Guidant pays massive settlement for failing to disclose safety information regarding defibrillators
Guidant Corporation, now a division of Boston Scientific Corp., agreed to pay a fine of $296 million dollars to settle federal prosecutors' claims that it violated the law by failing to disclose implantable defribillator short-circuit defect information and by making false and misleading statements to the FDA. The defects--which Guidant attempted to address through a "stealth recall"--are linked to "at least 13" reported deaths. Prosecutors suggested the defects were likely responsible for additional unreported deaths.

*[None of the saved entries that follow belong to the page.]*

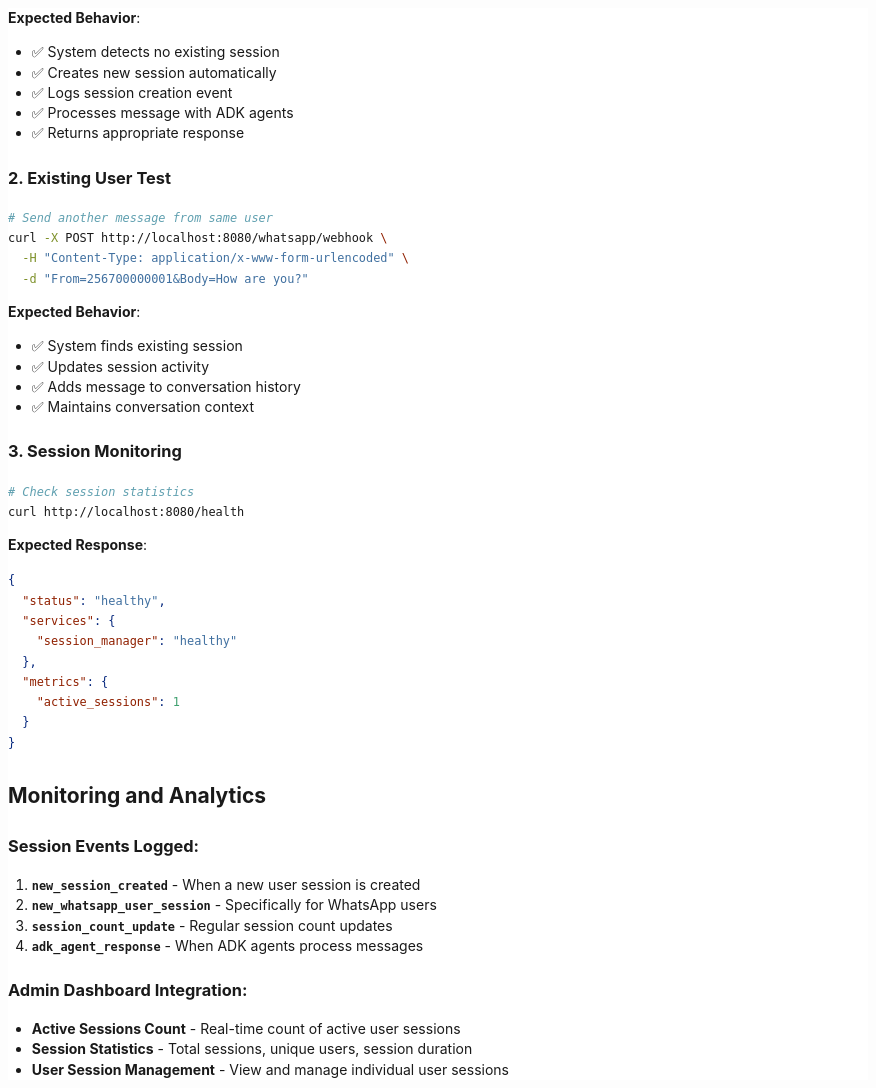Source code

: **Expected Behavior**:
- ✅ System detects no existing session
- ✅ Creates new session automatically
- ✅ Logs session creation event
- ✅ Processes message with ADK agents
- ✅ Returns appropriate response

### 2. **Existing User Test**
```bash
# Send another message from same user
curl -X POST http://localhost:8080/whatsapp/webhook \
  -H "Content-Type: application/x-www-form-urlencoded" \
  -d "From=256700000001&Body=How are you?"
```

**Expected Behavior**:
- ✅ System finds existing session
- ✅ Updates session activity
- ✅ Adds message to conversation history
- ✅ Maintains conversation context

### 3. **Session Monitoring**
```bash
# Check session statistics
curl http://localhost:8080/health
```

**Expected Response**:
```json
{
  "status": "healthy",
  "services": {
    "session_manager": "healthy"
  },
  "metrics": {
    "active_sessions": 1
  }
}
```

## Monitoring and Analytics

### Session Events Logged:
1. **`new_session_created`** - When a new user session is created
2. **`new_whatsapp_user_session`** - Specifically for WhatsApp users
3. **`session_count_update`** - Regular session count updates
4. **`adk_agent_response`** - When ADK agents process messages

### Admin Dashboard Integration:
- **Active Sessions Count** - Real-time count of active user sessions
- **Session Statistics** - Total sessions, unique users, session duration
- **User Session Management** - View and manage individual user sessions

Guidant pleaded guilty to the charges in April of 2010, but the Federal judge hearing the case would not approve the plea deal until Guidant/Boston Scientific agreed to a three-year probation period. The problem with Guidant defibrillator implants only surfaced when two Minnesota doctors investigating the short-circuit death of a 21-year old patient went to the media after learning that Guidant was concealing the causative product defect. Apparently, Guidant knew about the short-circuiting problem as early as 2002 or 2004, but failed to alert doctors or patients so that it could be addressed.
Since the FDA originally approved the devices, it is problematic whether Michigan patient-victims could sue Guidant. Michigan is the only state that gives immunity to manufacturers of drugs and medical devices if they have been approved by the FDA. That approval process has been questioned in recent years, as it relies heavily upon manufacturer's representatives, has on several occasions been duped by false research, and has resulted in questionable approval of several drugs and products where approval was subsequently revoked or the items were recalled for safety reasons.